**Required task 1**
In the essay on Labor's 1998 and 2001 election campaigns, copy the passage that begins at the words "Thanks to Alan" and stops after the words "the 2001 election.".
**Required task 2**
List every person named in the essay on Labor's 1998 and 2001 election campaigns.
**Required task 3**
Pick up the essay on Labor's 1998 and 2001 election campaigns after its final sentence and keep writing it.

**Supplied text**

I recall a morning in September 1998. I was shaving in my bathroom while listening to Radio National’s AM program. A journalist reported that the ALP’s tax policy for the Federal election, to be held the next month, was being announced that day. The journalist said that Labor was promising to extend the Capital Gains Tax (CGT) so that it covered assets acquired prior to the actual introduction of the tax in 1985.
‘Whaaat!?!’ I exclaimed.
Then I sighed resignedly. Labor could not win the election not after this stupidity. Not only was this a tax increase, but it was also a breach of a long-standing undertaking not to make the tax retrospective.
Yet my judgement was nearly wrong. Kim Beazley campaigned strongly in 1998 and Labor polled 51 per cent of the two-Party vote. If only 2000 votes had been cast differently in just a few marginal seats, Beazley would have won. He may also have won if Labor had pitched its tax cuts to middle-income voters rather than low-middle income earners. Both mistakes hurt Labor in key marginal seats.
Why were those choices made?
Thanks to Alan Moir. |
Most pundits at the time, including those running the Labor campaign, thought Beazley could not win. Labor had a two-election strategy pitch to traditional Labor voters in 1998 and get back the votes of ‘Howard’s battlers’ then use the improved showing as a launching pad for a full-blooded tilt at the 2001 election.
In hindsight, this was tragically flawed because in 1998 Howard had made a crucial error announcing the introduction of a huge new tax, the GST, also in breach of a previous undertaking.
A new tax announced before an election what a gift to an Opposition! That was Labor’s best chance not taken. If Howard had lost, he would have spent just two years and seven months as Prime Minister.
Yet even the two-election strategy may have worked but for some horribly bad luck in 2001. In early August of that year, Labor was ahead by up to 10 per cent in many marginal seats due probably to the GST, the irritations of completing BAS Statements, and the dip in the economy resulting from the country’s month-long holiday during the Olympics.
But then, on 23 August, the Norwegian freighter Tampa rescued 438 Afghani asylum seekers and sought to take them to Christmas Island. Howard was having none of it and sensed correctly that public opinion was overwhelmingly on his side. Beazley, faced with upholding the rights of 400 non-voters over the views of an electorate due to vote at any time, supported Howard’s order for the SAS to board and take control of the ship.
The PM presented Parliament with a Border Protection Bill to validate the SAS action, containing extreme measures applicable generally to any similar ship. The provisions arguably excluded all Australian civil and military officials from any liability, even for murdering a ship’s crew.
Beazley gets no credit for it now, but he refused to support that Bill. Labor, supported by the minor Parties, killed it in the Senate. Opposition MPs reported a tumult of hostility from the electorate in response.

Data records:
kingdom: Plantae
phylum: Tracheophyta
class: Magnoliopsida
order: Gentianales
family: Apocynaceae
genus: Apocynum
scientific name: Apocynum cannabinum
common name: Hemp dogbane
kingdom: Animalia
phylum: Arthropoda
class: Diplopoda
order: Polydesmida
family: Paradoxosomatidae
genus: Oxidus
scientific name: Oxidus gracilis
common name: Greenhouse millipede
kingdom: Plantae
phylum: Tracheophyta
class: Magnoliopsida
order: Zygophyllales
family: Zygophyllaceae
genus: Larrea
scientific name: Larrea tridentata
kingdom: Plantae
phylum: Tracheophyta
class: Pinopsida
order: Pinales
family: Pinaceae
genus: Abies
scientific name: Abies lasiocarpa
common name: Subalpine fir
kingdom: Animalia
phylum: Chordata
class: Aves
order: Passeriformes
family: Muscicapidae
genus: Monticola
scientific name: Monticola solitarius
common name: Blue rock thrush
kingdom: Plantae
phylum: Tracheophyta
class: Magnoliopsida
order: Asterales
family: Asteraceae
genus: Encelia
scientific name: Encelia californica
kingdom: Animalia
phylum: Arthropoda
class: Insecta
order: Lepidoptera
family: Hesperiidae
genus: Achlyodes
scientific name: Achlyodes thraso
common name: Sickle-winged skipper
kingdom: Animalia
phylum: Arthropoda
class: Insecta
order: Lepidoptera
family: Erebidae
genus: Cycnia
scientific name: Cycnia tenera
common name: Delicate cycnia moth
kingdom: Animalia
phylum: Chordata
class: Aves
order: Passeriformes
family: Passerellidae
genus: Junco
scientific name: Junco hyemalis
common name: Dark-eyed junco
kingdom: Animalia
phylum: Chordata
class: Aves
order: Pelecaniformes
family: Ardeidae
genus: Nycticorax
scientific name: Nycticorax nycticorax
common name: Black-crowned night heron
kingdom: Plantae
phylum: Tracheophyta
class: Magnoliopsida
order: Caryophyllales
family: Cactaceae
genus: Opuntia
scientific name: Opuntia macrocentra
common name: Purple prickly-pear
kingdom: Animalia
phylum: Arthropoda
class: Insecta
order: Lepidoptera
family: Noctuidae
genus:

**Exercise result 1**
Thanks to Alan Moir. |
Most pundits at the time, including those running the Labor campaign, thought Beazley could not win. Labor had a two-election strategy pitch to traditional Labor voters in 1998 and get back the votes of ‘Howard’s battlers’ then use the improved showing as a launching pad for a full-blooded tilt at the 2001 election.

**Exercise result 2**
Kim Beazley, Howard, Alan Moir

**Exercise result 3**
Some days later Justice Anthony North of the Federal Court declared the boarding of the Tampa illegal. This left Labor in a difficult position it had enraged its own supporters by backing the boarding of the freighter, and then enraged the public by refusing to legally validate that boarding in Parliament.
Later that same day, however, all of this became irrelevant. It was 11 September 2001 and Osama bin Laden attacked the World Trade Center.
Within two months, Australia delivered its verdict at the elections. For Howard, the election had become unlosable.
The PM left nothing to chance though and in the last week of the campaign, exercising all the honourable and decent instincts for which he is so admired, he commented that ‘there could be terrorists in these boats’ neatly linking boat people with the deadly fanatics of al-Qaeda.
My view of Beazley in the lead-up to the 2001 campaign is more sympathetic than many ALP supporters nothing he did would have reversed the election result.
There is a view that Beazley should have rejected the Tampa boarding and maintained a more principled position. I strongly suspect that Labor would have been destroyed at the election if he had done so. I, therefore, have little difficulty saying that the preservation of the ALP was the least worse choice. For all its faults in 2001, the ALP was still vastly the better and more principled alternative in our two-Party system.
The problem is what has happened since 2001. Kim Beazley resigned as leader after the election. Simon Crean, his successor the attack-dog deputy of earlier years curiously lost his bite as leader.
Take the Iraq war. Crean took a principled position in opposing any invasion that was not sanctioned by the United Nations. However, he was unable to make an impression with the policy, and the ALP under his leadership failed to realise that this was the issue of the decade.
The war makes Tampa and the ‘children overboard affair’ seem trivial by comparison. The invasion of Iraq was not about the fate of a few hundred people, it was a premeditated, illegal attack resulting in the slaughter of approximately 100,000 people. Labor can comfort itself that it opposed the war firmly and persistently but its failure to make an impact meant that the PM remained largely untouched by criticism that, overseas, has hurt Bush and Blair.
I suppose I have to mention Latham. Looking back, the focus should be on his policy mistakes. Why, oh why, did he have to punish voters before a poll by taking funds away from private schools and Centrelink recipients, as well as take jobs away from timber workers? The ‘Robin Hood’ strategy was a poor one, but it has to be said the election loss could have been much worse if Crean had continued.
In the aftermath of the 2004 election, many thought Latham might have been seasoned by his experience and mature into a formidable leader. Er … well… many got it wrong.
With the implosion of Latham, a resurrected Beazley has been back as leader for 12 months. His performance has been mixed. On the one hand, the Opposition has made an impact in opposing the Work Choices and the Welfare to Work Bills; and it has persisted in highlighting the Government’s deficient health, education and childcare policies.
On the other hand, faced with the Government’s attack on a fundamental right, the Opposition failed to fight acquiescing to Anti-Terrorism legislation which included detention without charge for persons not even suspected of offences.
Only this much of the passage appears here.